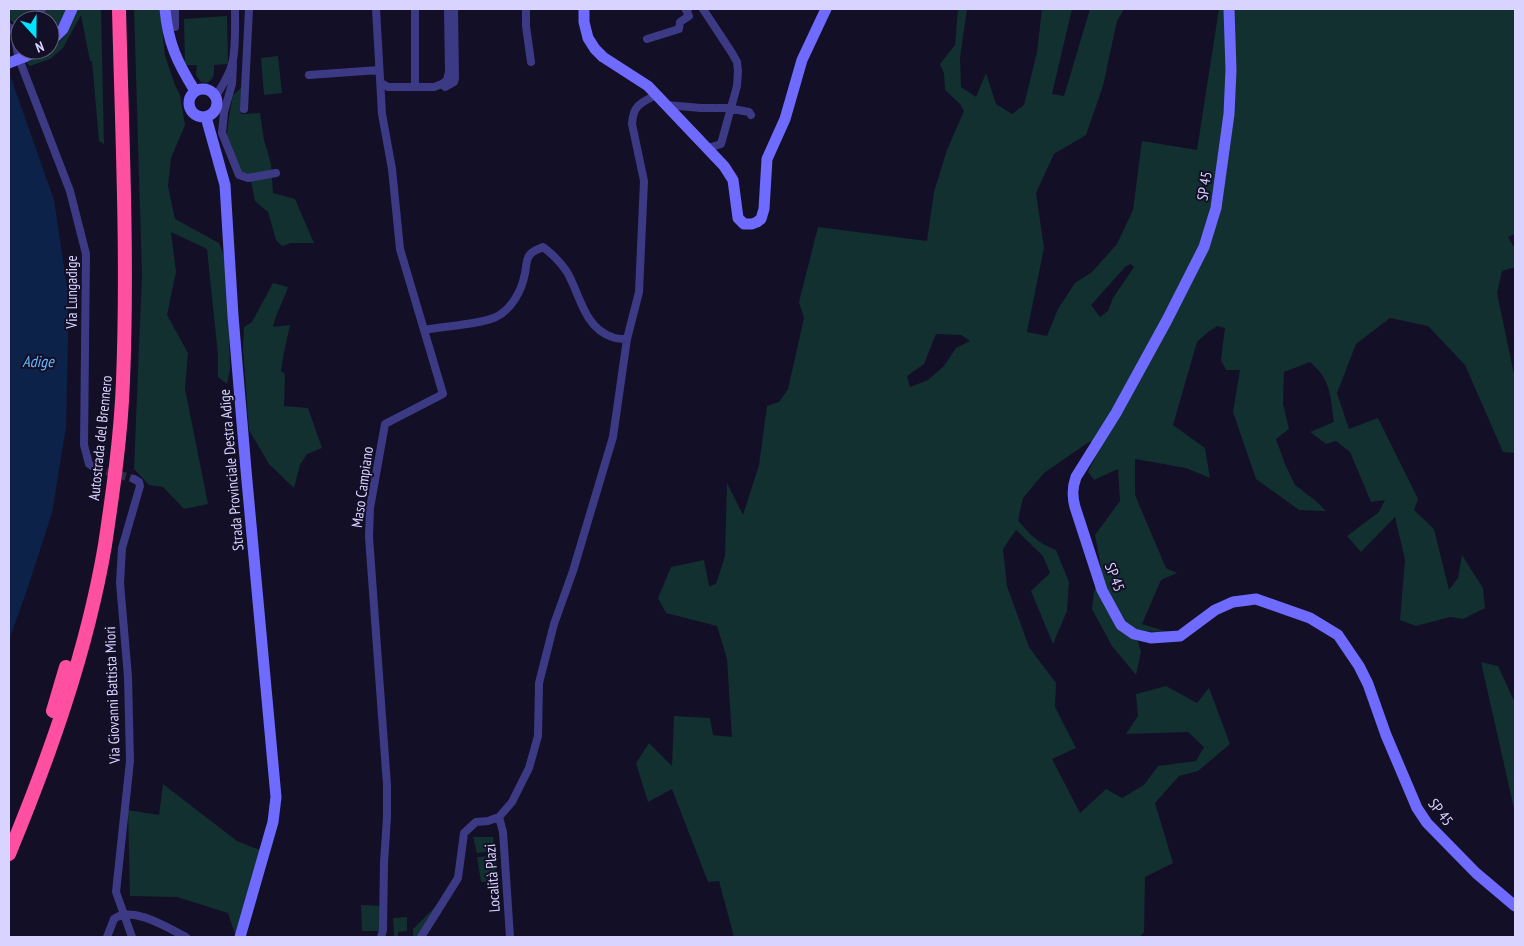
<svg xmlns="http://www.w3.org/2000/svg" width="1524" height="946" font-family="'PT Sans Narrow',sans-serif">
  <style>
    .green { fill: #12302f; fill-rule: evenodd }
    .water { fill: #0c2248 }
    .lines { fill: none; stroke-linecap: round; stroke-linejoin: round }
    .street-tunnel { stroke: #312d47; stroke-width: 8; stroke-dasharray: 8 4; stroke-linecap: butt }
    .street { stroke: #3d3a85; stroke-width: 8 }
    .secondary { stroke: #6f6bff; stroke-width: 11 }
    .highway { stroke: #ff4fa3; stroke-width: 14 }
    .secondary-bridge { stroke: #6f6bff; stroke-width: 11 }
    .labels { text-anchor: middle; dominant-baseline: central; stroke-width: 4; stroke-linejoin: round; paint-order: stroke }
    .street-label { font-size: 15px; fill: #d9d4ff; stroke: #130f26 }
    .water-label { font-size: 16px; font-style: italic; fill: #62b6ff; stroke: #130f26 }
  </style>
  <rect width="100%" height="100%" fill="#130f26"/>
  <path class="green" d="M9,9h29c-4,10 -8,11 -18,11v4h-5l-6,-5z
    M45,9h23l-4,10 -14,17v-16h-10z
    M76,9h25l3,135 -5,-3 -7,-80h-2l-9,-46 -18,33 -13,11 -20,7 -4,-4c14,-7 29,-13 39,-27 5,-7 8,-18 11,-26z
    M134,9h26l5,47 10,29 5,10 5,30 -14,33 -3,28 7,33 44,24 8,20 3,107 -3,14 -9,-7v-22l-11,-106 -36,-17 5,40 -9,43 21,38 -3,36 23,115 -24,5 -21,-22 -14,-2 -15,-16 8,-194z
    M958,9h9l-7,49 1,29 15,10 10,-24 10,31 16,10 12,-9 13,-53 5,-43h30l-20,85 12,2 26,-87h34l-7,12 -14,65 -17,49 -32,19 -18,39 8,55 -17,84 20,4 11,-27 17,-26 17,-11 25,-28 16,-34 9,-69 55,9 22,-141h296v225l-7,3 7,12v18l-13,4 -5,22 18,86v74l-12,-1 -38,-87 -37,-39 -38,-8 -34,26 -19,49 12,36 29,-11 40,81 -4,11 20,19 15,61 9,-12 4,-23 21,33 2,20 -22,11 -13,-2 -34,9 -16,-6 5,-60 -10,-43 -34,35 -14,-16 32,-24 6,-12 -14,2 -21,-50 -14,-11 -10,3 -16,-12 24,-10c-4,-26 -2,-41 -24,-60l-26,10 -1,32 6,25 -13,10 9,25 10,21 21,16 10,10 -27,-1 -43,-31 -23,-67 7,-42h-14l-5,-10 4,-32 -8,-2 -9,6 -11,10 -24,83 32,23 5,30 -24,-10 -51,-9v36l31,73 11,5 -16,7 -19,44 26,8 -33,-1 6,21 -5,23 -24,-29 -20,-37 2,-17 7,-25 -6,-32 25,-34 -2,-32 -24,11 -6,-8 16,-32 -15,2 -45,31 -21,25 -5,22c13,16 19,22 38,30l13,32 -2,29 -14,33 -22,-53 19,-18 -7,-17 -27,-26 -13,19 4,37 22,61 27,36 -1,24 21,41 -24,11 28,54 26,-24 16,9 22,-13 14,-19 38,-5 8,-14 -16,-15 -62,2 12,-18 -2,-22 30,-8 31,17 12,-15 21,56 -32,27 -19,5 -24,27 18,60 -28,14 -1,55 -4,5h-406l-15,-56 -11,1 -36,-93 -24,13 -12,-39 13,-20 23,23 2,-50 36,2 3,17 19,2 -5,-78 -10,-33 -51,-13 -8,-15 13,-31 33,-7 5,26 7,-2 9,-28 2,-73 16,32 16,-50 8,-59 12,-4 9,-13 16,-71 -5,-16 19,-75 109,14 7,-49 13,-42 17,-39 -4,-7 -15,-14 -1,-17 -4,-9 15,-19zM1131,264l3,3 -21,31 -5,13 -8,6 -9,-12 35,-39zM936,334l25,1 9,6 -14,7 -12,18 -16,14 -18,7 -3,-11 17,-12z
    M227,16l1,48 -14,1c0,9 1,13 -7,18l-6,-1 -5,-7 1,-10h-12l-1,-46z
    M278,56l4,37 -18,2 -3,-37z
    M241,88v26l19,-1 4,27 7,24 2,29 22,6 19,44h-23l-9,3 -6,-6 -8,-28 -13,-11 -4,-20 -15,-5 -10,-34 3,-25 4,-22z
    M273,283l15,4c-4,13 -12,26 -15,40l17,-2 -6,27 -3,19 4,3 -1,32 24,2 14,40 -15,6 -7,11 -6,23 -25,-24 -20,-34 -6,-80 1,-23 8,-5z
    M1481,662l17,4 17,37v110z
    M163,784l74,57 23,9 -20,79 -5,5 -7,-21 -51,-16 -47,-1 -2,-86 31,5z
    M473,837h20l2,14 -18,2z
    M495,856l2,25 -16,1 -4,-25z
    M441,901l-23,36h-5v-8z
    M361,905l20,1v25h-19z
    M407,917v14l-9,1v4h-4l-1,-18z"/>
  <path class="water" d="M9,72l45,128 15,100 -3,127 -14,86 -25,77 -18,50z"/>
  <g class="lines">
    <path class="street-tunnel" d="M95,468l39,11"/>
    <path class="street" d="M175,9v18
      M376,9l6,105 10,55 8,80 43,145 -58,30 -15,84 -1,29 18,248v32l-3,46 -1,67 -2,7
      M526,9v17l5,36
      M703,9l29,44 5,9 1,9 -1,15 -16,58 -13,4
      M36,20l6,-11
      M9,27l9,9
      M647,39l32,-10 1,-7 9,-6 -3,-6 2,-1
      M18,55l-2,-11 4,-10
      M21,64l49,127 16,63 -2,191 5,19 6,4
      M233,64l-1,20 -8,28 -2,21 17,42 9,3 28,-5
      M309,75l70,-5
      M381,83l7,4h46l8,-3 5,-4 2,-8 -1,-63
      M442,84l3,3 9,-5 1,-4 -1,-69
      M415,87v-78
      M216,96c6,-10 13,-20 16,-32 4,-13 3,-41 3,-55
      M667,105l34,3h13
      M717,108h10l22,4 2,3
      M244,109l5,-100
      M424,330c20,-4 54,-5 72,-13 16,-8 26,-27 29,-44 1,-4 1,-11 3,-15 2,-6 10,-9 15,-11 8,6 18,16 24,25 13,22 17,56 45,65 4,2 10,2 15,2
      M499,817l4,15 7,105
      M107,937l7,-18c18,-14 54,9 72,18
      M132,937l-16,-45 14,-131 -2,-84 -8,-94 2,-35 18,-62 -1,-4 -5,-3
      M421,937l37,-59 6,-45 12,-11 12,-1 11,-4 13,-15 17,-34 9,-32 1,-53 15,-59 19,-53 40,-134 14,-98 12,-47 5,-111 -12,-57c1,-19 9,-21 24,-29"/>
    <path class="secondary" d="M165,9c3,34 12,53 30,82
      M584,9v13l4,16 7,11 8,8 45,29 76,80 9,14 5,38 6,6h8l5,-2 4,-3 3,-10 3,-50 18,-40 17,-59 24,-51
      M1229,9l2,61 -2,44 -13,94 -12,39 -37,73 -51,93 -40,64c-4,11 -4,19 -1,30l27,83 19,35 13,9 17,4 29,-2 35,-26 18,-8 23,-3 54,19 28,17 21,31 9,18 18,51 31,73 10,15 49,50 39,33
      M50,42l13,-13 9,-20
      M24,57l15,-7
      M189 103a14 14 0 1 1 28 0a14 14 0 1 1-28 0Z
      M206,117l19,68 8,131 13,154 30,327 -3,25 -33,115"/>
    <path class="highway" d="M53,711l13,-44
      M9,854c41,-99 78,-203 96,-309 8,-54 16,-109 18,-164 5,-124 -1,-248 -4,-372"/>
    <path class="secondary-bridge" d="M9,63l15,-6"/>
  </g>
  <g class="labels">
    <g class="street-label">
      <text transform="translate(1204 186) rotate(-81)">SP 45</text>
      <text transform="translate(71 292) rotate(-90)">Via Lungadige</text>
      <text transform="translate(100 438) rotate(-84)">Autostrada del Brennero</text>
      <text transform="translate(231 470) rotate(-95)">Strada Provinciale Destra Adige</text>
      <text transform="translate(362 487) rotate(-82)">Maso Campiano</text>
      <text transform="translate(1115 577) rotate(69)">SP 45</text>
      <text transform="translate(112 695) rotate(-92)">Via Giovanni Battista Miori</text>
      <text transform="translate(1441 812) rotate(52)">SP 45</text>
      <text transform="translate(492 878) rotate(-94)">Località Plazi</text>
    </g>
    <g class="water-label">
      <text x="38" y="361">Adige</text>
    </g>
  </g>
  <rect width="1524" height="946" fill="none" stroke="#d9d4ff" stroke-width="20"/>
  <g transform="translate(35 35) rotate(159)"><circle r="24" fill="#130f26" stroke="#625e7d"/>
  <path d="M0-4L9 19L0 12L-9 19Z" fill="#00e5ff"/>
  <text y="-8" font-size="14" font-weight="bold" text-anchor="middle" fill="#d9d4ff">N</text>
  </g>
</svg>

TRY IT ->
Show the lines of the records that contain the word "middle".

YOUR SOLUTION ->
    .labels { text-anchor: middle; dominant-baseline: central; stroke-width: 4; stroke-linejoin: round; paint-order: stroke }
  <text y="-8" font-size="14" font-weight="bold" text-anchor="middle" fill="#d9d4ff">N</text>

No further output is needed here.